À compter du 1er mai 2025, une réforme ambitieuse de la Banque des États de l’Afrique centrale (BEAC), lancée en 2018, entrera en vigueur. Elle contraindra les entreprises extractives opérant dans la zone CEMAC à rapatrier leurs revenus en devises ainsi que les fonds dédiés à la restauration environnementale sur des comptes logés au sein de la sous-région.
L’objectif affiché : renforcer les réserves de change et assurer la stabilité du franc CFA. Mais cette mesure, bien que soutenue par le FMI, suscite de vives inquiétudes quant à ses conséquences économiques à moyen et long terme.
Des pertes économiques colossales à l’horizon 2050 D’après une étude publiée par l’agence de notation Standard & Poor’s, la mise en œuvre de cette directive pourrait entraîner une perte économique cumulative estimée à 86 milliards de dollars pour les six pays membres de la CEMAC d’ici 2050. Les investissements en capital dans la région pourraient baisser de 45 milliards de dollars, tandis que les entreprises du secteur extractif enregistreraient une perte de trésorerie de l’ordre de 47 milliards. À cela s’ajoute une baisse anticipée de la production pétrolière de près de 15 %, un choc majeur pour des économies fortement dépendantes de cette ressource.
Des conditions strictes et des sanctions sévères Les entreprises concernées ont jusqu’au 30 avril 2025 pour signer les accords formels encadrant ce rapatriement. La BEAC exige le transfert d’actifs estimés entre 5 et 10 milliards de dollars vers des comptes contrôlés par ses services. Toute entreprise qui refuserait de s’y conformer s’expose à des sanctions pouvant atteindre jusqu’à 150 % des montants attendus. De quoi fortement refroidir les investisseurs.
Entre rigueur monétaire et attrait des capitaux étrangers Pour la BEAC, cette réforme est cruciale afin de consolider les équilibres macroéconomiques de la zone. Le FMI soutient d’ailleurs cette initiative, pointant le risque d’une explosion de la dette publique si des mesures strictes ne sont pas prises. Sans discipline budgétaire renforcée, certains pays de la zone pourraient dépasser un ratio dette/PIB de 100 % d’ici 2029, selon les prévisions de l’institution.
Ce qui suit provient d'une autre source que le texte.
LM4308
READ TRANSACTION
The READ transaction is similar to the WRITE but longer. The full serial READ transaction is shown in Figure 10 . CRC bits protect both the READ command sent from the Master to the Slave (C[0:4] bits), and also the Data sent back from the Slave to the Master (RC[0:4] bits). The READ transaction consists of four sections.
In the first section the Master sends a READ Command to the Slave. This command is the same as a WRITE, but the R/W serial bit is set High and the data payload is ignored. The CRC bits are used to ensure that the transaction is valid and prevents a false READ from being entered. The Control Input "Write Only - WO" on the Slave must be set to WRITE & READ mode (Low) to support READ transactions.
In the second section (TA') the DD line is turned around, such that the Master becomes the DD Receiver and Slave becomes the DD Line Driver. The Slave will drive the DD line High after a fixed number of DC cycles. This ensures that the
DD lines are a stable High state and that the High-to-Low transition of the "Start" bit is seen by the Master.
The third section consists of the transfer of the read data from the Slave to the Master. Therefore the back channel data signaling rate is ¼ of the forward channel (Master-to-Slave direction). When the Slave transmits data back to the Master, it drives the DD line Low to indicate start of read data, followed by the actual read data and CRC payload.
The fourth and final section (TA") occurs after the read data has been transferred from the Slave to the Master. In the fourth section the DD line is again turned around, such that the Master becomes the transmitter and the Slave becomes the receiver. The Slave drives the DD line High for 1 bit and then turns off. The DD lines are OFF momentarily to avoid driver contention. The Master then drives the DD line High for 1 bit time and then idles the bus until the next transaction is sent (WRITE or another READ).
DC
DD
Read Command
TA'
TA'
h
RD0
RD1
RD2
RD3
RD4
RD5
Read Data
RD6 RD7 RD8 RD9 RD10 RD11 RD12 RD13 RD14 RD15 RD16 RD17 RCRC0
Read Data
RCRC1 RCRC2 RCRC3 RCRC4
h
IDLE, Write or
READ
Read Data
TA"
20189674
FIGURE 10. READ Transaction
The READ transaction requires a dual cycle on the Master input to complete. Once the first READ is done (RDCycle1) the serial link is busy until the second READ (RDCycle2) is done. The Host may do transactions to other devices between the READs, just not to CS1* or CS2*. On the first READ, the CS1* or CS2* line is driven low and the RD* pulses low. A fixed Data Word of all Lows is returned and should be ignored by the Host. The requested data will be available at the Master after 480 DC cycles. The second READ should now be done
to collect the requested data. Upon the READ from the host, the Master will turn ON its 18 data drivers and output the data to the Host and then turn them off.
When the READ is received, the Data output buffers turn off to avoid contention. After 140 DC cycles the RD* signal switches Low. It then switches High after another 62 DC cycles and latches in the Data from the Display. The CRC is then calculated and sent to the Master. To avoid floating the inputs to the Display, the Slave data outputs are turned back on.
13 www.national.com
Cependant, du point de vue des compagnies pétrolières, cette centralisation des fonds limite leur marge de manœuvre financière, complexifie leurs opérations internationales et pourrait freiner le développement de nouveaux projets d’investissement. Elles multiplient actuellement les discussions pour tenter d’obtenir des ajustements à la réglementation. Le groupe Perenco, notamment, est très actif dans ces négociations.
Un dilemme stratégique pour la région Cette réforme place la CEMAC face à un dilemme de taille : renforcer ses fondations monétaires ou préserver son attractivité pour les capitaux étrangers. Si elle est appliquée sans souplesse, la mesure pourrait, à terme, fragiliser les recettes publiques et ralentir la croissance dans une région encore très dépendante du secteur extractif.
L’issue des discussions en cours, ainsi que la mise en œuvre effective de la réforme à partir de mai, seront déterminantes pour le paysage économique et financier de la CEMAC dans les années à venir.